> Task
Will you quote only the lines starting at the one that contains "Figure 6. Galvanostatic" and ending with the last line of the listing below, inclusive?

> Input data
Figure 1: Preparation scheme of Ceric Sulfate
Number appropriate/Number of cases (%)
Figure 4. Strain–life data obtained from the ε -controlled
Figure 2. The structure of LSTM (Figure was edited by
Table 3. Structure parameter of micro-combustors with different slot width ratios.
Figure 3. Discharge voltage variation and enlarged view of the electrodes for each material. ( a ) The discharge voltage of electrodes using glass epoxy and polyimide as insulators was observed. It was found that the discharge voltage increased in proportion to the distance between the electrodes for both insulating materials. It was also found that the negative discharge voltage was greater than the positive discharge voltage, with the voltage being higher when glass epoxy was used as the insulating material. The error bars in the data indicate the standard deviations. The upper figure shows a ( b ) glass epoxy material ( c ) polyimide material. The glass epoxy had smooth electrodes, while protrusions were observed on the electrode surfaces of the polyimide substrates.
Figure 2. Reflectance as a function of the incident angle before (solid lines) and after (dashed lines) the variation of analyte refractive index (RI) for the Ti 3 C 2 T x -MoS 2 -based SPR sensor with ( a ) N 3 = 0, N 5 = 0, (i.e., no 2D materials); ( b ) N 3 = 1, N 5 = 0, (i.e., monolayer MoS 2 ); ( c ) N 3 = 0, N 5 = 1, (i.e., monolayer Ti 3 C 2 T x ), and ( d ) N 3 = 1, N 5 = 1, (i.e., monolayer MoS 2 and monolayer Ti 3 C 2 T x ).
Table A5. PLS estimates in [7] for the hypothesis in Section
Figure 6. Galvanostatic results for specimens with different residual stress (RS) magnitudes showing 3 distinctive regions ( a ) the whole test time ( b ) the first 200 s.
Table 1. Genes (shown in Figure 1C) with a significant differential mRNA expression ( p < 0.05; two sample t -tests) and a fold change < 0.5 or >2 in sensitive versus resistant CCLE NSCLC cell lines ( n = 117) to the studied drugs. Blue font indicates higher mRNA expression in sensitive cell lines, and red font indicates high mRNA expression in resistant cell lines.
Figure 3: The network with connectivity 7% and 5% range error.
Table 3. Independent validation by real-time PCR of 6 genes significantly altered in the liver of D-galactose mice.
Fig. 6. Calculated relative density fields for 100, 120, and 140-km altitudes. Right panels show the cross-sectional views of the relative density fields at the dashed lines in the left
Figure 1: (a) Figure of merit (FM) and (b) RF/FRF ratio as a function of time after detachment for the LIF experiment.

> Solution to this task
Figure 6. Galvanostatic results for specimens with different residual stress (RS) magnitudes showing 3 distinctive regions ( a ) the whole test time ( b ) the first 200 s.
Table 1. Genes (shown in Figure 1C) with a significant differential mRNA expression ( p < 0.05; two sample t -tests) and a fold change < 0.5 or >2 in sensitive versus resistant CCLE NSCLC cell lines ( n = 117) to the studied drugs. Blue font indicates higher mRNA expression in sensitive cell lines, and red font indicates high mRNA expression in resistant cell lines.
Figure 3: The network with connectivity 7% and 5% range error.
Table 3. Independent validation by real-time PCR of 6 genes significantly altered in the liver of D-galactose mice.
Fig. 6. Calculated relative density fields for 100, 120, and 140-km altitudes. Right panels show the cross-sectional views of the relative density fields at the dashed lines in the left
Figure 1: (a) Figure of merit (FM) and (b) RF/FRF ratio as a function of time after detachment for the LIF experiment.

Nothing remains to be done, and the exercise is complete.